Main Points from the “Grounding ourselves in the present moment” discussion

• There are four ways we discussed to remain grounded in the present moment:

  1. Keep some of your awareness on the sensations of breath.
  2. Keep some of your awareness on the sensations of the body.
  3. Keep some of your awareness on the silence in and around the sounds.
  4. Keep some of your awareness on the space or nothingness that is in and around all forms.

• Just as we don’t have total control over the fact that a river flows downhill, we don’t have total control over the thoughts, emotions, and the body, which is why we don’t mistake these things to be who we are.

• By being the watcher, we watch the thoughts, the emotions, the habit-patterns in an impersonal, calm, peaceful manner. When we mindfully pay attention to these internal forms, we start to see more clearly how our delusion causes us and others needless suffering. As we see this, wisdom arises on a deeper, felt-level that causes our behaviors to change with ease because the subconscious knows that the other options don’t make sense.

• For each delusion you observe, mindfulness in daily life progresses through three stages:

  1. Unmindfully acting out our delusions.
  2. Being mindful of our delusion and emotional disturbances and refraining from acting them out.
  3. Freedom from the delusion and responding to the situation with peace, love, compassion, and skillfulness.

Before meditation, we get caught up in the delusion and drama all around us. We act out our delusion causing suffering to ourselves and others. This is the first stage, and it contains a lot of suffering.

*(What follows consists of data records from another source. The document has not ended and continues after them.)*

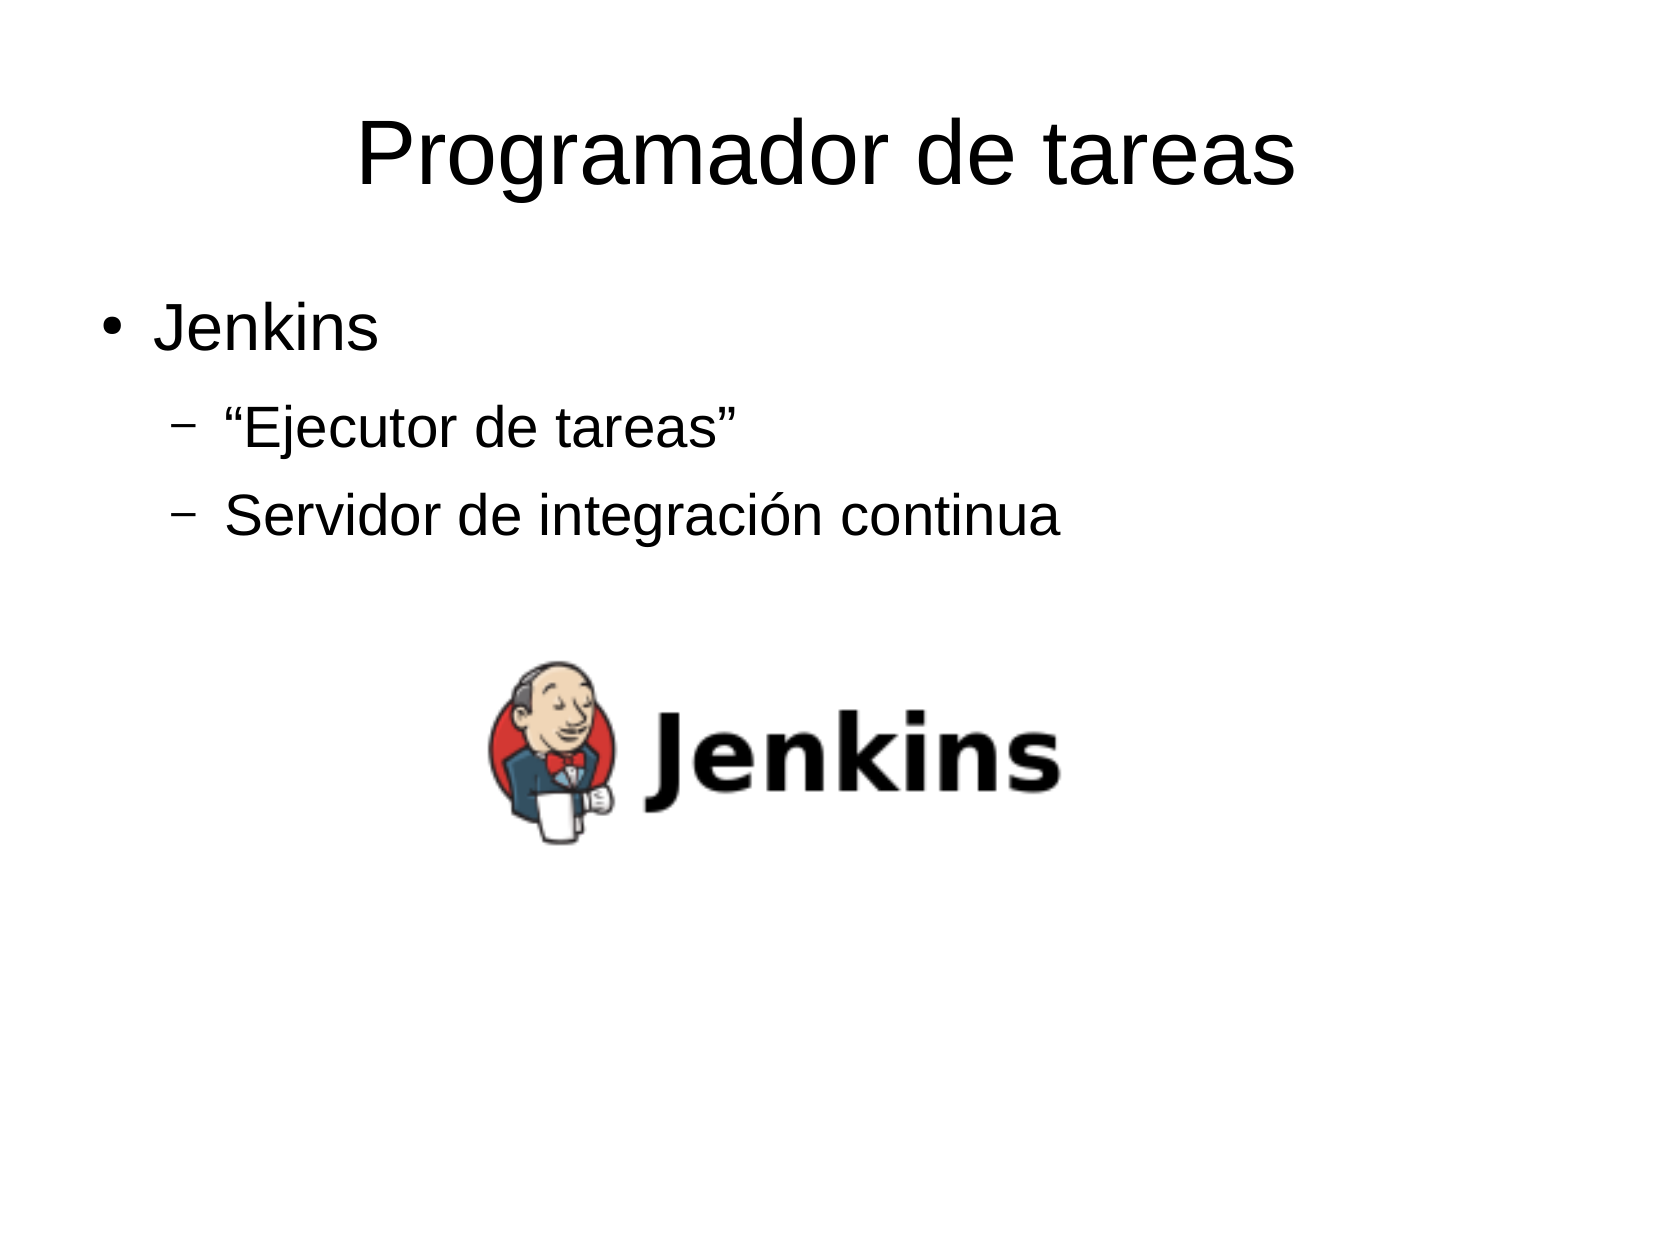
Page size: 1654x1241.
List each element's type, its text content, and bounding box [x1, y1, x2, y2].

title Programador de tareas [82, 49, 1571, 257]
picture [484, 657, 1064, 851]
list Jenkins “Ejecutor de tareas” Servidor de integración continua [82, 290, 1571, 1010]
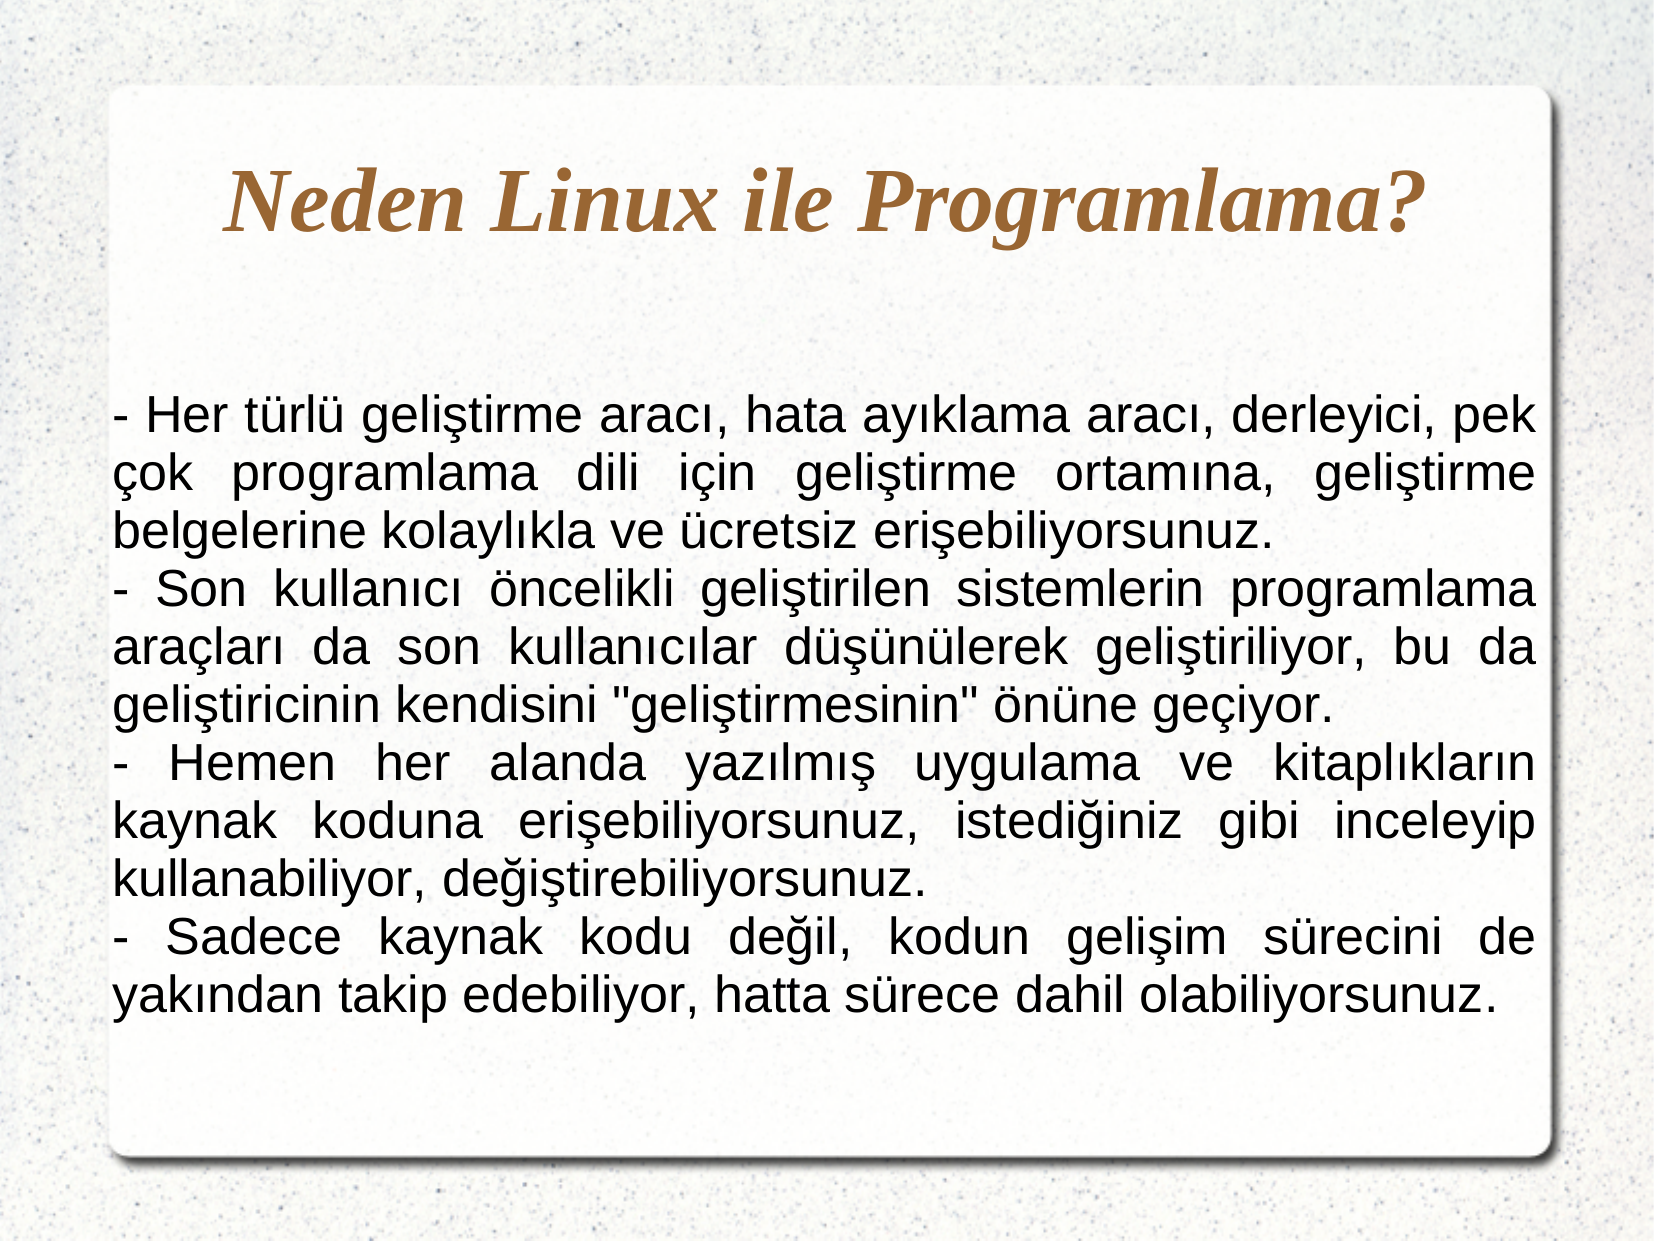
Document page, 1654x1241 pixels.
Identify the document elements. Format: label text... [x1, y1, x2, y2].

subtitle - Her türlü geliştirme aracı, hata ayıklama aracı, derleyici, pek çok programlama dili için geliştirme ortamına, geliştirme belgelerine kolaylıkla ve ücretsiz erişebiliyorsunuz. - Son kullanıcı öncelikli geliştirilen sistemlerin programlama araçları da son kullanıcılar düşünülerek geliştiriliyor, bu da geliştiricinin kendisini "geliştirmesinin" önüne geçiyor. - Hemen her alanda yazılmış uygulama ve kitaplıkların kaynak koduna erişebiliyorsunuz, istediğiniz gibi inceleyip kullanabiliyor, değiştirebiliyorsunuz. - Sadece kaynak kodu değil, kodun gelişim sürecini de yakından takip edebiliyor, hatta sürece dahil olabiliyorsunuz. [112, 268, 1538, 1141]
title Neden Linux ile Programlama? [118, 96, 1536, 268]
picture [0, 0, 1654, 1241]
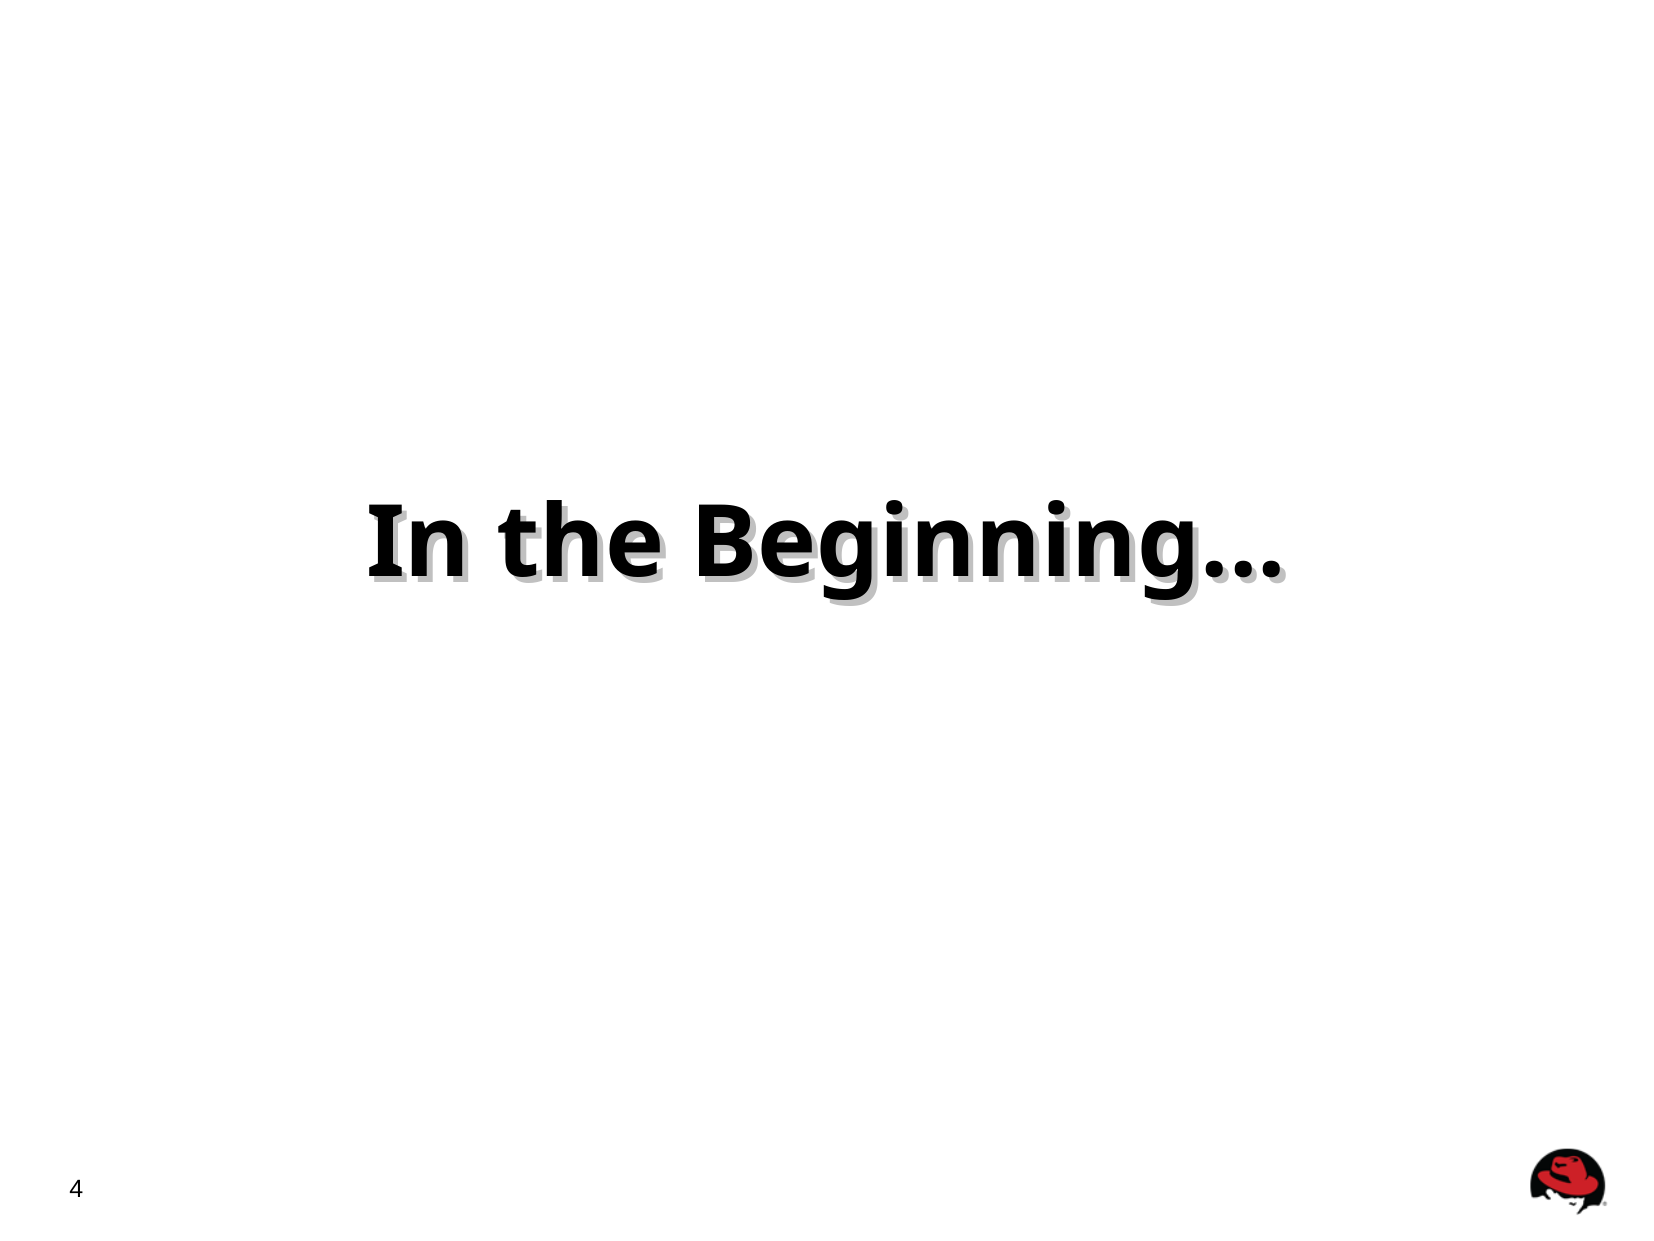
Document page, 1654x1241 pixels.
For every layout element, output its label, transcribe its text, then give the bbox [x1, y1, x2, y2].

As we start to mediate and be mindful in our daily life, we enter stage two where we start to see our delusion and refrain from acting it out. Rather than immediately engaging externally with people and situations, we start to look inside and see what thoughts, emotions, and habit-patterns are arising and how they cause suffering to ourselves and others. There may still be disturbing thoughts and emotions, but by mindfully watching them, we don’t let them take us over and act through us in unskillful ways. We learn a lot in this stage. The more we see the delusion as delusion and harmful, and refrain from acting it out, the more that delusion is weakened in us.

In the third stage, the delusions have been seen so many times, they have no sway over the heart, mind, or body at all. When we encounter others are lost in delusion, or difficult situations, love and compassion naturally arise, causing us to respond in a skillful, open-hearted manner.

• Know on a felt and experiential level the differences between discernment and judgment.

There are important distinctions between discerning what is skillful and unskillful and judging what is “right” and “wrong.”   Discernment allows us to clearly see what is skillful and unskillful, what helps and harms life, while still acknowledging in an egalitarian manner that all life is valuable, important, and worthy of our love.

Internally, discernment feels calm, open, and spacious. There can be a mixture of pleasant and warm feelings from our love, as well as a tender sadness from our compassion for both the unskillful person and any who are harmed by their delusion-controlled actions. Externally, discernment wisely implements skillful actions that build, strengthen, and support life and community.

On the other hand, judgment, the way we define it, creates a hierarchy of who are deserving and who are not. Judgment contains a desire to label one group of people as “superior” to others and a desire to punish the wrong-doer or those who are not members of the “superior” group. Judgment leads internally to resentment, hatred, anger, and ill-will, which are toxic to the body. Externally, judgment leads to terrorism, wars, torture, killing, rape, factory farming, environmental destruction, and all other sorts of atrocities, which are toxic to life and our community.